While President Donald Trump made a lot of contradictions in his State of the Union address pertaining to foreign policy, wars, and regime change, the overall sentiment was that it’s an improvement of the last 30 years. He may not be a full-blown non-interventionist like Ron Paul, but at least he is showing The Swamp’s true colors on the left and the right, and is (possibly?) winding down some of these foreign adventures, particularly in Afghanistan and Syria.
Jeff Deist, head of the Mises Institute, sent out an interesting tweet after the SOTU, thanking Dr. Paul for reviving the anti-war right:
“@RonPaul deserves a lot of credit for challenging Bush II & the neoconservative FP establishment in the early 2000s– when @NRO called him a traitor for opposing the Iraq war.

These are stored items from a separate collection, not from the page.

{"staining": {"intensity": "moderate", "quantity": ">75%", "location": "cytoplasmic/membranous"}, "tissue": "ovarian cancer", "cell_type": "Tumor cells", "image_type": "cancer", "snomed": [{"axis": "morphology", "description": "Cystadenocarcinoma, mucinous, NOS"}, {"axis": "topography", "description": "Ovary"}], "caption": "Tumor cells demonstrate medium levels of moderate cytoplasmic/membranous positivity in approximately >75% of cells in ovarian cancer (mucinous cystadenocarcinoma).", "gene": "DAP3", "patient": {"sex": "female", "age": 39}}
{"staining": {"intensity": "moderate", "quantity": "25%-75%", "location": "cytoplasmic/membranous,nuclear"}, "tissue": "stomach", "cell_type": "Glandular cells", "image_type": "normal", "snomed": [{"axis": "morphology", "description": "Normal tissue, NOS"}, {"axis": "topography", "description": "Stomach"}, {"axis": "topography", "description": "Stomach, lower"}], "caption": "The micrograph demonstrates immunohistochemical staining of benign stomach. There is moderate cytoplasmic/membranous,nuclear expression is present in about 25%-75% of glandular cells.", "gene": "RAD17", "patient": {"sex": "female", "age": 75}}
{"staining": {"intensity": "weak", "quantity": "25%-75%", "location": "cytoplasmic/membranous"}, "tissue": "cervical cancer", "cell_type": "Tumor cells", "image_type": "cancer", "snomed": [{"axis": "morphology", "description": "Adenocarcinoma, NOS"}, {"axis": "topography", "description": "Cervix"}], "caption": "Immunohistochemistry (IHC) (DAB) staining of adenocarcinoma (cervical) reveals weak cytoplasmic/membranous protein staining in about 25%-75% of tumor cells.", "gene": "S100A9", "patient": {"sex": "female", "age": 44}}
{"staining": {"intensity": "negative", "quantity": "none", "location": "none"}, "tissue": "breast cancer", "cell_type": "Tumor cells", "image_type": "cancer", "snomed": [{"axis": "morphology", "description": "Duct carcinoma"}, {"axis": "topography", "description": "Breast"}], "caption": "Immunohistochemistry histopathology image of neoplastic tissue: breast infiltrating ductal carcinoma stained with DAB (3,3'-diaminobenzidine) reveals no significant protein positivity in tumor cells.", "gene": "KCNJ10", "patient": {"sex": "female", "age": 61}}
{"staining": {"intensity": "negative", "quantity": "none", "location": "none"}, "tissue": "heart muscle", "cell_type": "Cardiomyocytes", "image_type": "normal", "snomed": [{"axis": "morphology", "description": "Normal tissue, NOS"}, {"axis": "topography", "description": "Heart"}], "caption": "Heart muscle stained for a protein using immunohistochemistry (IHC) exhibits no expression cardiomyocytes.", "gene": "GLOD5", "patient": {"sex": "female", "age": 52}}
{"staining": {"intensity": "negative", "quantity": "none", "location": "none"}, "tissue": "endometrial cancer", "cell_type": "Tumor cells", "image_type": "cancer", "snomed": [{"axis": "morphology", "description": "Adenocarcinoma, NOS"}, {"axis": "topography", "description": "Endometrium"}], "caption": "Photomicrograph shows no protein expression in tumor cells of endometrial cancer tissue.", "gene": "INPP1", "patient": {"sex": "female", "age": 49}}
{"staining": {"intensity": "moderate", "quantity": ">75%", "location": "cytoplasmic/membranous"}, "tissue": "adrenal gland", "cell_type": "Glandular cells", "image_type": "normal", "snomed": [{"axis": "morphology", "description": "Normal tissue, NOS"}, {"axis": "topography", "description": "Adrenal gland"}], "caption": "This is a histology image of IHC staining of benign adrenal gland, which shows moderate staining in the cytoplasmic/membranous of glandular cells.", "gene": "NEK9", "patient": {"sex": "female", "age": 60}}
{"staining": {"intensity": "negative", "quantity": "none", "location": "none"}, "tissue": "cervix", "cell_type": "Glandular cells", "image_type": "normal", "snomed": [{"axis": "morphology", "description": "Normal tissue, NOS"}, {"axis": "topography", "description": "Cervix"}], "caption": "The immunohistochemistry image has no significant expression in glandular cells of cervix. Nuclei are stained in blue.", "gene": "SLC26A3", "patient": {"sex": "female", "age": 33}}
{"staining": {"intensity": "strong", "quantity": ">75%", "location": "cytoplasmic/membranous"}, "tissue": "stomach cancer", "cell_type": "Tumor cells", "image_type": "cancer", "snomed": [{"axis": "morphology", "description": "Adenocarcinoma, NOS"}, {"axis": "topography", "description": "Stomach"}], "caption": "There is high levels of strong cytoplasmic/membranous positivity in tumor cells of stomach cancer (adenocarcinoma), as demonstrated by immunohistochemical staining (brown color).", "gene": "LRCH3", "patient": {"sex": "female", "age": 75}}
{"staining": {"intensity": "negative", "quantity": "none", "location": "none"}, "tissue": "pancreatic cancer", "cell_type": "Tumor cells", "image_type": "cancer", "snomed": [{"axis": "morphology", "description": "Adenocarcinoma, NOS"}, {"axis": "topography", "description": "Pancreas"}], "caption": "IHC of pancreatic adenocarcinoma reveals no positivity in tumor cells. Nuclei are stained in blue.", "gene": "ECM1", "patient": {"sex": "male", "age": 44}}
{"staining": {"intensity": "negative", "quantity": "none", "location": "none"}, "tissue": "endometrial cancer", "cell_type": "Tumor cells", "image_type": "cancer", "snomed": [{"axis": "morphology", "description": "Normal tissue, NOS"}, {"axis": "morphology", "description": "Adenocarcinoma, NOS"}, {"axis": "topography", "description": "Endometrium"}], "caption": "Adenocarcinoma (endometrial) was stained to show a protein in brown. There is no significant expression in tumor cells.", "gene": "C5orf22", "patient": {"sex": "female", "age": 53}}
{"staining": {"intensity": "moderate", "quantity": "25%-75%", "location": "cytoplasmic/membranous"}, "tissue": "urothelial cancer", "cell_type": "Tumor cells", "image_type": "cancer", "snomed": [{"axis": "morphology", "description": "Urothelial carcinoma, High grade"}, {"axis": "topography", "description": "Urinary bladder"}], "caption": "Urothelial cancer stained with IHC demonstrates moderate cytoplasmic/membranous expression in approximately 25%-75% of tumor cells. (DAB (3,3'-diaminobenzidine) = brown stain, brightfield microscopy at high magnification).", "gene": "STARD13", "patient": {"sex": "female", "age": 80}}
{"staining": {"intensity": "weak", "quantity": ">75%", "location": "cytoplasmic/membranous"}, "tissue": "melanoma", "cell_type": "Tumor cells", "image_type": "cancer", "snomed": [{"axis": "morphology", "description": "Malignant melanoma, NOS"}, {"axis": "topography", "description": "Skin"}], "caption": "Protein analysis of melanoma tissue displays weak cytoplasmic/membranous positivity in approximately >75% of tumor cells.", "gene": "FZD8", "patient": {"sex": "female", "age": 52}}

Applause for ending “foolish wars” in SOTU owes much to Dr. Paul’s revival of the antiwar Right.”
.@RonPaul deserves a lot of credit for challenging Bush II & the neoconservative FP establishment in the early 2000s– when @NRO called him a traitor for opposing the Iraq war.
Applause for ending “foolish wars” in SOTU owes much to Dr. Paul’s revival of the antiwar Right.
— Jeff Deist (@jeffdeist) February 6, 2019
Has Paul really revived the anti-war right? Well, it’s a lot better than it was at the turn of the century, when anyone who opposed the Iraq War was referred to as a traitor.
Remember the ridiculous French Fries/Freedom Fries controversy? That was foreign policy discourse at the time.
More Republicans are opposed to the status quo; it’s the establishment RINOs (Lindsey Graham and Co.) that are deadset of maintaining these foreign interventions. The future of the GOP is likely leaning more in the direction of Paul’s non-interventionist slant rather than the neocon/neolib perpetual policeman of the world.
The spirit of Robert Taft may once again infiltrate the Republican Party.